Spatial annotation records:
-- -- --

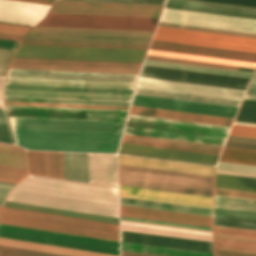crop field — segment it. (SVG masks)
Segmentation results:
<instances>
[{"label": "crop field", "mask_w": 256, "mask_h": 256, "mask_svg": "<svg viewBox=\"0 0 256 256\" xmlns=\"http://www.w3.org/2000/svg\"><path fill=\"white\" fill-rule=\"evenodd\" d=\"M5 105L67 107V108H92V109H116V110H128V108H129V107H117V106H92V105H67V104L17 103V102H5Z\"/></svg>", "instance_id": "50"}, {"label": "crop field", "mask_w": 256, "mask_h": 256, "mask_svg": "<svg viewBox=\"0 0 256 256\" xmlns=\"http://www.w3.org/2000/svg\"><path fill=\"white\" fill-rule=\"evenodd\" d=\"M151 38L27 33L22 41L148 46Z\"/></svg>", "instance_id": "16"}, {"label": "crop field", "mask_w": 256, "mask_h": 256, "mask_svg": "<svg viewBox=\"0 0 256 256\" xmlns=\"http://www.w3.org/2000/svg\"><path fill=\"white\" fill-rule=\"evenodd\" d=\"M120 204L212 216V209L120 197Z\"/></svg>", "instance_id": "35"}, {"label": "crop field", "mask_w": 256, "mask_h": 256, "mask_svg": "<svg viewBox=\"0 0 256 256\" xmlns=\"http://www.w3.org/2000/svg\"><path fill=\"white\" fill-rule=\"evenodd\" d=\"M0 165L28 169L25 150L16 145L0 143Z\"/></svg>", "instance_id": "40"}, {"label": "crop field", "mask_w": 256, "mask_h": 256, "mask_svg": "<svg viewBox=\"0 0 256 256\" xmlns=\"http://www.w3.org/2000/svg\"><path fill=\"white\" fill-rule=\"evenodd\" d=\"M0 245L38 250V251H44V252H51V253H58V254H64V255H71V256H116V255H110V254L96 253V252H90V251H83V250H77V249L50 246V245L4 239V238H0Z\"/></svg>", "instance_id": "34"}, {"label": "crop field", "mask_w": 256, "mask_h": 256, "mask_svg": "<svg viewBox=\"0 0 256 256\" xmlns=\"http://www.w3.org/2000/svg\"><path fill=\"white\" fill-rule=\"evenodd\" d=\"M121 142L149 145V146L166 147V148H174V149H182V150L199 151V152H207V153H215V154H219L220 150L222 148L219 146L203 145V144L165 140V139L127 135V134L123 135Z\"/></svg>", "instance_id": "31"}, {"label": "crop field", "mask_w": 256, "mask_h": 256, "mask_svg": "<svg viewBox=\"0 0 256 256\" xmlns=\"http://www.w3.org/2000/svg\"><path fill=\"white\" fill-rule=\"evenodd\" d=\"M218 161L256 165V151L224 147Z\"/></svg>", "instance_id": "44"}, {"label": "crop field", "mask_w": 256, "mask_h": 256, "mask_svg": "<svg viewBox=\"0 0 256 256\" xmlns=\"http://www.w3.org/2000/svg\"><path fill=\"white\" fill-rule=\"evenodd\" d=\"M89 183L117 187L116 155L88 153Z\"/></svg>", "instance_id": "27"}, {"label": "crop field", "mask_w": 256, "mask_h": 256, "mask_svg": "<svg viewBox=\"0 0 256 256\" xmlns=\"http://www.w3.org/2000/svg\"><path fill=\"white\" fill-rule=\"evenodd\" d=\"M45 176L63 179L62 152H44Z\"/></svg>", "instance_id": "48"}, {"label": "crop field", "mask_w": 256, "mask_h": 256, "mask_svg": "<svg viewBox=\"0 0 256 256\" xmlns=\"http://www.w3.org/2000/svg\"><path fill=\"white\" fill-rule=\"evenodd\" d=\"M246 94L256 95V84L251 83Z\"/></svg>", "instance_id": "75"}, {"label": "crop field", "mask_w": 256, "mask_h": 256, "mask_svg": "<svg viewBox=\"0 0 256 256\" xmlns=\"http://www.w3.org/2000/svg\"><path fill=\"white\" fill-rule=\"evenodd\" d=\"M147 54L158 55V56H166V57H174V58H182V59H189V60H197V61H205V62H213V63H220V64H228V65H236V66H244V67H252V68L256 67V63L245 62V61H237V60L211 58V57L186 55V54H178V53H169V52H161V51H153V50H149Z\"/></svg>", "instance_id": "43"}, {"label": "crop field", "mask_w": 256, "mask_h": 256, "mask_svg": "<svg viewBox=\"0 0 256 256\" xmlns=\"http://www.w3.org/2000/svg\"><path fill=\"white\" fill-rule=\"evenodd\" d=\"M229 128L129 114L124 133L222 146Z\"/></svg>", "instance_id": "3"}, {"label": "crop field", "mask_w": 256, "mask_h": 256, "mask_svg": "<svg viewBox=\"0 0 256 256\" xmlns=\"http://www.w3.org/2000/svg\"><path fill=\"white\" fill-rule=\"evenodd\" d=\"M213 225L256 230V221L214 216Z\"/></svg>", "instance_id": "49"}, {"label": "crop field", "mask_w": 256, "mask_h": 256, "mask_svg": "<svg viewBox=\"0 0 256 256\" xmlns=\"http://www.w3.org/2000/svg\"><path fill=\"white\" fill-rule=\"evenodd\" d=\"M119 185L212 196L213 177L119 165Z\"/></svg>", "instance_id": "6"}, {"label": "crop field", "mask_w": 256, "mask_h": 256, "mask_svg": "<svg viewBox=\"0 0 256 256\" xmlns=\"http://www.w3.org/2000/svg\"><path fill=\"white\" fill-rule=\"evenodd\" d=\"M0 237L119 255V242L0 224Z\"/></svg>", "instance_id": "8"}, {"label": "crop field", "mask_w": 256, "mask_h": 256, "mask_svg": "<svg viewBox=\"0 0 256 256\" xmlns=\"http://www.w3.org/2000/svg\"><path fill=\"white\" fill-rule=\"evenodd\" d=\"M30 29L31 28L29 27L0 24V33H5V34L24 36V34Z\"/></svg>", "instance_id": "63"}, {"label": "crop field", "mask_w": 256, "mask_h": 256, "mask_svg": "<svg viewBox=\"0 0 256 256\" xmlns=\"http://www.w3.org/2000/svg\"><path fill=\"white\" fill-rule=\"evenodd\" d=\"M216 168L256 173V166L218 162Z\"/></svg>", "instance_id": "62"}, {"label": "crop field", "mask_w": 256, "mask_h": 256, "mask_svg": "<svg viewBox=\"0 0 256 256\" xmlns=\"http://www.w3.org/2000/svg\"><path fill=\"white\" fill-rule=\"evenodd\" d=\"M119 153L211 164L219 155L121 143Z\"/></svg>", "instance_id": "17"}, {"label": "crop field", "mask_w": 256, "mask_h": 256, "mask_svg": "<svg viewBox=\"0 0 256 256\" xmlns=\"http://www.w3.org/2000/svg\"><path fill=\"white\" fill-rule=\"evenodd\" d=\"M145 61H147V62H155V63H163V64H171V65H179V66H186V67H194V68H202V69H210V70H217V71H225V72H233V73H241V74H249V75H252V74H250V73H242V72L218 70V69L203 68V67H195V66H187V65L172 64V63H164V62H156V61H148V60H145ZM147 62H144L143 64L251 78V76H249V75H241V74L217 72V71L202 70V69H194V68H186V67L171 66V65H163V64H155V63H147Z\"/></svg>", "instance_id": "53"}, {"label": "crop field", "mask_w": 256, "mask_h": 256, "mask_svg": "<svg viewBox=\"0 0 256 256\" xmlns=\"http://www.w3.org/2000/svg\"><path fill=\"white\" fill-rule=\"evenodd\" d=\"M146 51L19 45L13 57L142 63Z\"/></svg>", "instance_id": "7"}, {"label": "crop field", "mask_w": 256, "mask_h": 256, "mask_svg": "<svg viewBox=\"0 0 256 256\" xmlns=\"http://www.w3.org/2000/svg\"><path fill=\"white\" fill-rule=\"evenodd\" d=\"M235 120L256 123V101L244 99Z\"/></svg>", "instance_id": "51"}, {"label": "crop field", "mask_w": 256, "mask_h": 256, "mask_svg": "<svg viewBox=\"0 0 256 256\" xmlns=\"http://www.w3.org/2000/svg\"><path fill=\"white\" fill-rule=\"evenodd\" d=\"M245 98H247V99H255L256 100V96L246 95Z\"/></svg>", "instance_id": "77"}, {"label": "crop field", "mask_w": 256, "mask_h": 256, "mask_svg": "<svg viewBox=\"0 0 256 256\" xmlns=\"http://www.w3.org/2000/svg\"><path fill=\"white\" fill-rule=\"evenodd\" d=\"M214 194L256 199V193L215 188Z\"/></svg>", "instance_id": "61"}, {"label": "crop field", "mask_w": 256, "mask_h": 256, "mask_svg": "<svg viewBox=\"0 0 256 256\" xmlns=\"http://www.w3.org/2000/svg\"><path fill=\"white\" fill-rule=\"evenodd\" d=\"M224 146L256 150V139L229 136Z\"/></svg>", "instance_id": "56"}, {"label": "crop field", "mask_w": 256, "mask_h": 256, "mask_svg": "<svg viewBox=\"0 0 256 256\" xmlns=\"http://www.w3.org/2000/svg\"><path fill=\"white\" fill-rule=\"evenodd\" d=\"M0 256H64L25 249L0 246Z\"/></svg>", "instance_id": "55"}, {"label": "crop field", "mask_w": 256, "mask_h": 256, "mask_svg": "<svg viewBox=\"0 0 256 256\" xmlns=\"http://www.w3.org/2000/svg\"><path fill=\"white\" fill-rule=\"evenodd\" d=\"M14 51L0 49V74L5 75L7 63Z\"/></svg>", "instance_id": "65"}, {"label": "crop field", "mask_w": 256, "mask_h": 256, "mask_svg": "<svg viewBox=\"0 0 256 256\" xmlns=\"http://www.w3.org/2000/svg\"><path fill=\"white\" fill-rule=\"evenodd\" d=\"M149 49L256 62V53L155 40H152Z\"/></svg>", "instance_id": "23"}, {"label": "crop field", "mask_w": 256, "mask_h": 256, "mask_svg": "<svg viewBox=\"0 0 256 256\" xmlns=\"http://www.w3.org/2000/svg\"><path fill=\"white\" fill-rule=\"evenodd\" d=\"M120 219L211 231V228H207V227L182 225V224H174V223H165V222H157V221H149V220H140V219H132V218H124V217H120Z\"/></svg>", "instance_id": "64"}, {"label": "crop field", "mask_w": 256, "mask_h": 256, "mask_svg": "<svg viewBox=\"0 0 256 256\" xmlns=\"http://www.w3.org/2000/svg\"><path fill=\"white\" fill-rule=\"evenodd\" d=\"M131 105L199 113V114H207V115H215V116H223V117H231V118L235 117L238 109L235 107H227V106L167 99V98H160V97H152V96H145V95H137V94H134L133 102ZM129 113L180 119V120H187V121H195V122H203V123H211V124H219V125H227V126H230L233 121V119H230V118H222V117H214V116H206V115H198V114H190V113H182V112H174V111H166V110H158V109H150V108H142V107H134V106H131Z\"/></svg>", "instance_id": "5"}, {"label": "crop field", "mask_w": 256, "mask_h": 256, "mask_svg": "<svg viewBox=\"0 0 256 256\" xmlns=\"http://www.w3.org/2000/svg\"><path fill=\"white\" fill-rule=\"evenodd\" d=\"M162 6L56 0L49 13L158 18Z\"/></svg>", "instance_id": "10"}, {"label": "crop field", "mask_w": 256, "mask_h": 256, "mask_svg": "<svg viewBox=\"0 0 256 256\" xmlns=\"http://www.w3.org/2000/svg\"><path fill=\"white\" fill-rule=\"evenodd\" d=\"M120 196L212 208V197L119 186Z\"/></svg>", "instance_id": "21"}, {"label": "crop field", "mask_w": 256, "mask_h": 256, "mask_svg": "<svg viewBox=\"0 0 256 256\" xmlns=\"http://www.w3.org/2000/svg\"><path fill=\"white\" fill-rule=\"evenodd\" d=\"M215 187L256 192V179L215 174Z\"/></svg>", "instance_id": "41"}, {"label": "crop field", "mask_w": 256, "mask_h": 256, "mask_svg": "<svg viewBox=\"0 0 256 256\" xmlns=\"http://www.w3.org/2000/svg\"><path fill=\"white\" fill-rule=\"evenodd\" d=\"M29 174L44 176L43 152L27 151Z\"/></svg>", "instance_id": "54"}, {"label": "crop field", "mask_w": 256, "mask_h": 256, "mask_svg": "<svg viewBox=\"0 0 256 256\" xmlns=\"http://www.w3.org/2000/svg\"><path fill=\"white\" fill-rule=\"evenodd\" d=\"M159 21L256 33V19L165 8Z\"/></svg>", "instance_id": "14"}, {"label": "crop field", "mask_w": 256, "mask_h": 256, "mask_svg": "<svg viewBox=\"0 0 256 256\" xmlns=\"http://www.w3.org/2000/svg\"><path fill=\"white\" fill-rule=\"evenodd\" d=\"M50 6L11 0H0V22L34 26L41 21Z\"/></svg>", "instance_id": "18"}, {"label": "crop field", "mask_w": 256, "mask_h": 256, "mask_svg": "<svg viewBox=\"0 0 256 256\" xmlns=\"http://www.w3.org/2000/svg\"><path fill=\"white\" fill-rule=\"evenodd\" d=\"M214 207L256 212V200L214 195Z\"/></svg>", "instance_id": "46"}, {"label": "crop field", "mask_w": 256, "mask_h": 256, "mask_svg": "<svg viewBox=\"0 0 256 256\" xmlns=\"http://www.w3.org/2000/svg\"><path fill=\"white\" fill-rule=\"evenodd\" d=\"M153 39L256 52V39L158 27Z\"/></svg>", "instance_id": "12"}, {"label": "crop field", "mask_w": 256, "mask_h": 256, "mask_svg": "<svg viewBox=\"0 0 256 256\" xmlns=\"http://www.w3.org/2000/svg\"><path fill=\"white\" fill-rule=\"evenodd\" d=\"M214 248L256 253V231L213 226Z\"/></svg>", "instance_id": "24"}, {"label": "crop field", "mask_w": 256, "mask_h": 256, "mask_svg": "<svg viewBox=\"0 0 256 256\" xmlns=\"http://www.w3.org/2000/svg\"><path fill=\"white\" fill-rule=\"evenodd\" d=\"M5 78L0 77V108L5 109L3 105V88H4Z\"/></svg>", "instance_id": "71"}, {"label": "crop field", "mask_w": 256, "mask_h": 256, "mask_svg": "<svg viewBox=\"0 0 256 256\" xmlns=\"http://www.w3.org/2000/svg\"><path fill=\"white\" fill-rule=\"evenodd\" d=\"M26 149L116 153L120 136L110 134L12 130Z\"/></svg>", "instance_id": "4"}, {"label": "crop field", "mask_w": 256, "mask_h": 256, "mask_svg": "<svg viewBox=\"0 0 256 256\" xmlns=\"http://www.w3.org/2000/svg\"><path fill=\"white\" fill-rule=\"evenodd\" d=\"M64 179L88 183L87 153L63 152Z\"/></svg>", "instance_id": "33"}, {"label": "crop field", "mask_w": 256, "mask_h": 256, "mask_svg": "<svg viewBox=\"0 0 256 256\" xmlns=\"http://www.w3.org/2000/svg\"><path fill=\"white\" fill-rule=\"evenodd\" d=\"M4 206L118 224V219H115V218L90 215V214H84V213H78V212H71V211H65V210H59V209H53V208H46V207H40V206H34V205H27V204H21V203L9 202V201H6Z\"/></svg>", "instance_id": "39"}, {"label": "crop field", "mask_w": 256, "mask_h": 256, "mask_svg": "<svg viewBox=\"0 0 256 256\" xmlns=\"http://www.w3.org/2000/svg\"><path fill=\"white\" fill-rule=\"evenodd\" d=\"M134 93L182 99V100H190V101H197V102H205V103H212V104H220V105H227V106H235V107H238L241 102L237 100L188 95V94H180V93H172V92H164V91H156V90H148V89H140V88H136Z\"/></svg>", "instance_id": "37"}, {"label": "crop field", "mask_w": 256, "mask_h": 256, "mask_svg": "<svg viewBox=\"0 0 256 256\" xmlns=\"http://www.w3.org/2000/svg\"><path fill=\"white\" fill-rule=\"evenodd\" d=\"M0 142L14 144L6 111L2 109H0Z\"/></svg>", "instance_id": "57"}, {"label": "crop field", "mask_w": 256, "mask_h": 256, "mask_svg": "<svg viewBox=\"0 0 256 256\" xmlns=\"http://www.w3.org/2000/svg\"><path fill=\"white\" fill-rule=\"evenodd\" d=\"M158 19L48 14L37 26L153 31Z\"/></svg>", "instance_id": "11"}, {"label": "crop field", "mask_w": 256, "mask_h": 256, "mask_svg": "<svg viewBox=\"0 0 256 256\" xmlns=\"http://www.w3.org/2000/svg\"><path fill=\"white\" fill-rule=\"evenodd\" d=\"M9 117L124 122L128 111L6 106ZM9 118L12 129L121 134L124 123Z\"/></svg>", "instance_id": "2"}, {"label": "crop field", "mask_w": 256, "mask_h": 256, "mask_svg": "<svg viewBox=\"0 0 256 256\" xmlns=\"http://www.w3.org/2000/svg\"><path fill=\"white\" fill-rule=\"evenodd\" d=\"M214 215L256 220V213L214 208Z\"/></svg>", "instance_id": "58"}, {"label": "crop field", "mask_w": 256, "mask_h": 256, "mask_svg": "<svg viewBox=\"0 0 256 256\" xmlns=\"http://www.w3.org/2000/svg\"><path fill=\"white\" fill-rule=\"evenodd\" d=\"M118 160H119V164H122V165H130V166H138V167H146V168H154V169H162V170H170V171H178V172H186V173H194V174H202V175H210V176H213V171H214V167H210V166L170 162V161H163V160L123 156V155H118Z\"/></svg>", "instance_id": "28"}, {"label": "crop field", "mask_w": 256, "mask_h": 256, "mask_svg": "<svg viewBox=\"0 0 256 256\" xmlns=\"http://www.w3.org/2000/svg\"><path fill=\"white\" fill-rule=\"evenodd\" d=\"M251 82H255V83H256V71H255V73H254V76H253V79H252Z\"/></svg>", "instance_id": "78"}, {"label": "crop field", "mask_w": 256, "mask_h": 256, "mask_svg": "<svg viewBox=\"0 0 256 256\" xmlns=\"http://www.w3.org/2000/svg\"><path fill=\"white\" fill-rule=\"evenodd\" d=\"M88 1H110V2L153 3V4L164 3V0H88Z\"/></svg>", "instance_id": "68"}, {"label": "crop field", "mask_w": 256, "mask_h": 256, "mask_svg": "<svg viewBox=\"0 0 256 256\" xmlns=\"http://www.w3.org/2000/svg\"><path fill=\"white\" fill-rule=\"evenodd\" d=\"M205 1H213V2H221V3H229V4H237V5L256 7V0H205Z\"/></svg>", "instance_id": "66"}, {"label": "crop field", "mask_w": 256, "mask_h": 256, "mask_svg": "<svg viewBox=\"0 0 256 256\" xmlns=\"http://www.w3.org/2000/svg\"><path fill=\"white\" fill-rule=\"evenodd\" d=\"M5 101L92 104V105H117V106H129V104H130V102H118V101L67 100V99L17 98V97H5Z\"/></svg>", "instance_id": "45"}, {"label": "crop field", "mask_w": 256, "mask_h": 256, "mask_svg": "<svg viewBox=\"0 0 256 256\" xmlns=\"http://www.w3.org/2000/svg\"><path fill=\"white\" fill-rule=\"evenodd\" d=\"M17 44H18V42H16V41L0 39V48L15 50Z\"/></svg>", "instance_id": "70"}, {"label": "crop field", "mask_w": 256, "mask_h": 256, "mask_svg": "<svg viewBox=\"0 0 256 256\" xmlns=\"http://www.w3.org/2000/svg\"><path fill=\"white\" fill-rule=\"evenodd\" d=\"M145 59L253 73L255 69L147 55Z\"/></svg>", "instance_id": "47"}, {"label": "crop field", "mask_w": 256, "mask_h": 256, "mask_svg": "<svg viewBox=\"0 0 256 256\" xmlns=\"http://www.w3.org/2000/svg\"><path fill=\"white\" fill-rule=\"evenodd\" d=\"M120 216L211 227L212 217L120 205Z\"/></svg>", "instance_id": "20"}, {"label": "crop field", "mask_w": 256, "mask_h": 256, "mask_svg": "<svg viewBox=\"0 0 256 256\" xmlns=\"http://www.w3.org/2000/svg\"><path fill=\"white\" fill-rule=\"evenodd\" d=\"M28 173V170L0 166V181L17 183ZM0 182V206L3 205L6 195L15 184ZM19 183V182H18Z\"/></svg>", "instance_id": "42"}, {"label": "crop field", "mask_w": 256, "mask_h": 256, "mask_svg": "<svg viewBox=\"0 0 256 256\" xmlns=\"http://www.w3.org/2000/svg\"><path fill=\"white\" fill-rule=\"evenodd\" d=\"M214 256H256V254L214 249Z\"/></svg>", "instance_id": "67"}, {"label": "crop field", "mask_w": 256, "mask_h": 256, "mask_svg": "<svg viewBox=\"0 0 256 256\" xmlns=\"http://www.w3.org/2000/svg\"><path fill=\"white\" fill-rule=\"evenodd\" d=\"M216 173L256 178V174H253V173L236 172V171H228V170H220V169H216Z\"/></svg>", "instance_id": "69"}, {"label": "crop field", "mask_w": 256, "mask_h": 256, "mask_svg": "<svg viewBox=\"0 0 256 256\" xmlns=\"http://www.w3.org/2000/svg\"><path fill=\"white\" fill-rule=\"evenodd\" d=\"M4 216L118 233V225L4 207Z\"/></svg>", "instance_id": "22"}, {"label": "crop field", "mask_w": 256, "mask_h": 256, "mask_svg": "<svg viewBox=\"0 0 256 256\" xmlns=\"http://www.w3.org/2000/svg\"><path fill=\"white\" fill-rule=\"evenodd\" d=\"M0 38H1V39H9V40L20 41V39H21L22 37H20V36H12V35L0 34Z\"/></svg>", "instance_id": "73"}, {"label": "crop field", "mask_w": 256, "mask_h": 256, "mask_svg": "<svg viewBox=\"0 0 256 256\" xmlns=\"http://www.w3.org/2000/svg\"><path fill=\"white\" fill-rule=\"evenodd\" d=\"M234 123H239V124H247V125H255V123H247V122H239V121H235Z\"/></svg>", "instance_id": "76"}, {"label": "crop field", "mask_w": 256, "mask_h": 256, "mask_svg": "<svg viewBox=\"0 0 256 256\" xmlns=\"http://www.w3.org/2000/svg\"><path fill=\"white\" fill-rule=\"evenodd\" d=\"M0 223L119 241L118 234H115V233L82 229V228H76V227L30 221V220H23V219L10 218V217H4V216L0 217Z\"/></svg>", "instance_id": "29"}, {"label": "crop field", "mask_w": 256, "mask_h": 256, "mask_svg": "<svg viewBox=\"0 0 256 256\" xmlns=\"http://www.w3.org/2000/svg\"><path fill=\"white\" fill-rule=\"evenodd\" d=\"M29 32L151 37L153 32L35 27Z\"/></svg>", "instance_id": "36"}, {"label": "crop field", "mask_w": 256, "mask_h": 256, "mask_svg": "<svg viewBox=\"0 0 256 256\" xmlns=\"http://www.w3.org/2000/svg\"><path fill=\"white\" fill-rule=\"evenodd\" d=\"M121 241L212 253V243L121 231Z\"/></svg>", "instance_id": "25"}, {"label": "crop field", "mask_w": 256, "mask_h": 256, "mask_svg": "<svg viewBox=\"0 0 256 256\" xmlns=\"http://www.w3.org/2000/svg\"><path fill=\"white\" fill-rule=\"evenodd\" d=\"M121 230L212 242L211 232L120 220Z\"/></svg>", "instance_id": "26"}, {"label": "crop field", "mask_w": 256, "mask_h": 256, "mask_svg": "<svg viewBox=\"0 0 256 256\" xmlns=\"http://www.w3.org/2000/svg\"><path fill=\"white\" fill-rule=\"evenodd\" d=\"M165 5L256 16V8L196 1V0H167ZM165 7H168V6H165ZM168 8H176V7H168ZM176 9H184V8H176ZM184 10H192V9H184ZM192 11H200V10H192ZM200 12H208V11H200ZM208 13H216V12H208ZM216 14H224V13H216ZM224 15H232V14H224ZM232 16H240V15H232ZM240 17H248V16H240ZM248 18H256V17H248Z\"/></svg>", "instance_id": "30"}, {"label": "crop field", "mask_w": 256, "mask_h": 256, "mask_svg": "<svg viewBox=\"0 0 256 256\" xmlns=\"http://www.w3.org/2000/svg\"><path fill=\"white\" fill-rule=\"evenodd\" d=\"M18 1H26V2H33V3H40V4H48L51 5L53 1L51 0H18Z\"/></svg>", "instance_id": "72"}, {"label": "crop field", "mask_w": 256, "mask_h": 256, "mask_svg": "<svg viewBox=\"0 0 256 256\" xmlns=\"http://www.w3.org/2000/svg\"><path fill=\"white\" fill-rule=\"evenodd\" d=\"M158 26L170 27V28H179V29H187V30H196V31H204V32L221 33V34H229V35H238V36H246V37H255L256 38V34L226 31V30H218V29H210V28H202V27H194V26H186V25H178V24H170V23H162V22H159Z\"/></svg>", "instance_id": "52"}, {"label": "crop field", "mask_w": 256, "mask_h": 256, "mask_svg": "<svg viewBox=\"0 0 256 256\" xmlns=\"http://www.w3.org/2000/svg\"><path fill=\"white\" fill-rule=\"evenodd\" d=\"M21 44H32V45H58V46H84V47H109V48H135V49H147V48H148V47H136V46H110V45L34 43V42H21Z\"/></svg>", "instance_id": "60"}, {"label": "crop field", "mask_w": 256, "mask_h": 256, "mask_svg": "<svg viewBox=\"0 0 256 256\" xmlns=\"http://www.w3.org/2000/svg\"><path fill=\"white\" fill-rule=\"evenodd\" d=\"M0 210H1V207H0Z\"/></svg>", "instance_id": "79"}, {"label": "crop field", "mask_w": 256, "mask_h": 256, "mask_svg": "<svg viewBox=\"0 0 256 256\" xmlns=\"http://www.w3.org/2000/svg\"><path fill=\"white\" fill-rule=\"evenodd\" d=\"M140 88L189 93L229 99L241 100L245 91L219 87L203 86L181 82L165 81L150 78H138L137 86Z\"/></svg>", "instance_id": "15"}, {"label": "crop field", "mask_w": 256, "mask_h": 256, "mask_svg": "<svg viewBox=\"0 0 256 256\" xmlns=\"http://www.w3.org/2000/svg\"><path fill=\"white\" fill-rule=\"evenodd\" d=\"M141 64L12 58L8 68L137 74Z\"/></svg>", "instance_id": "13"}, {"label": "crop field", "mask_w": 256, "mask_h": 256, "mask_svg": "<svg viewBox=\"0 0 256 256\" xmlns=\"http://www.w3.org/2000/svg\"><path fill=\"white\" fill-rule=\"evenodd\" d=\"M132 91L6 84L5 96L130 101Z\"/></svg>", "instance_id": "9"}, {"label": "crop field", "mask_w": 256, "mask_h": 256, "mask_svg": "<svg viewBox=\"0 0 256 256\" xmlns=\"http://www.w3.org/2000/svg\"><path fill=\"white\" fill-rule=\"evenodd\" d=\"M137 75L8 69L7 77L135 82Z\"/></svg>", "instance_id": "19"}, {"label": "crop field", "mask_w": 256, "mask_h": 256, "mask_svg": "<svg viewBox=\"0 0 256 256\" xmlns=\"http://www.w3.org/2000/svg\"><path fill=\"white\" fill-rule=\"evenodd\" d=\"M121 256H155V255H147V254H140V253H132V252L121 251Z\"/></svg>", "instance_id": "74"}, {"label": "crop field", "mask_w": 256, "mask_h": 256, "mask_svg": "<svg viewBox=\"0 0 256 256\" xmlns=\"http://www.w3.org/2000/svg\"><path fill=\"white\" fill-rule=\"evenodd\" d=\"M6 200L118 218L117 189L102 186L28 175Z\"/></svg>", "instance_id": "1"}, {"label": "crop field", "mask_w": 256, "mask_h": 256, "mask_svg": "<svg viewBox=\"0 0 256 256\" xmlns=\"http://www.w3.org/2000/svg\"><path fill=\"white\" fill-rule=\"evenodd\" d=\"M121 250L163 256H212V254L209 253L193 252L124 242H121Z\"/></svg>", "instance_id": "38"}, {"label": "crop field", "mask_w": 256, "mask_h": 256, "mask_svg": "<svg viewBox=\"0 0 256 256\" xmlns=\"http://www.w3.org/2000/svg\"><path fill=\"white\" fill-rule=\"evenodd\" d=\"M229 135L256 138V127L233 124Z\"/></svg>", "instance_id": "59"}, {"label": "crop field", "mask_w": 256, "mask_h": 256, "mask_svg": "<svg viewBox=\"0 0 256 256\" xmlns=\"http://www.w3.org/2000/svg\"><path fill=\"white\" fill-rule=\"evenodd\" d=\"M6 83L123 88V89H133L135 84V83H123V82H97V81L45 80V79H19V78H7Z\"/></svg>", "instance_id": "32"}]
</instances>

-- -- --

• Exercise
Reproduce the lines from the beginning of the records through the line containing "<instances>", with both ends included, and omit the pictures from your answer.

• Final answer
crop field — segment it. (SVG masks)
Segmentation results:
<instances>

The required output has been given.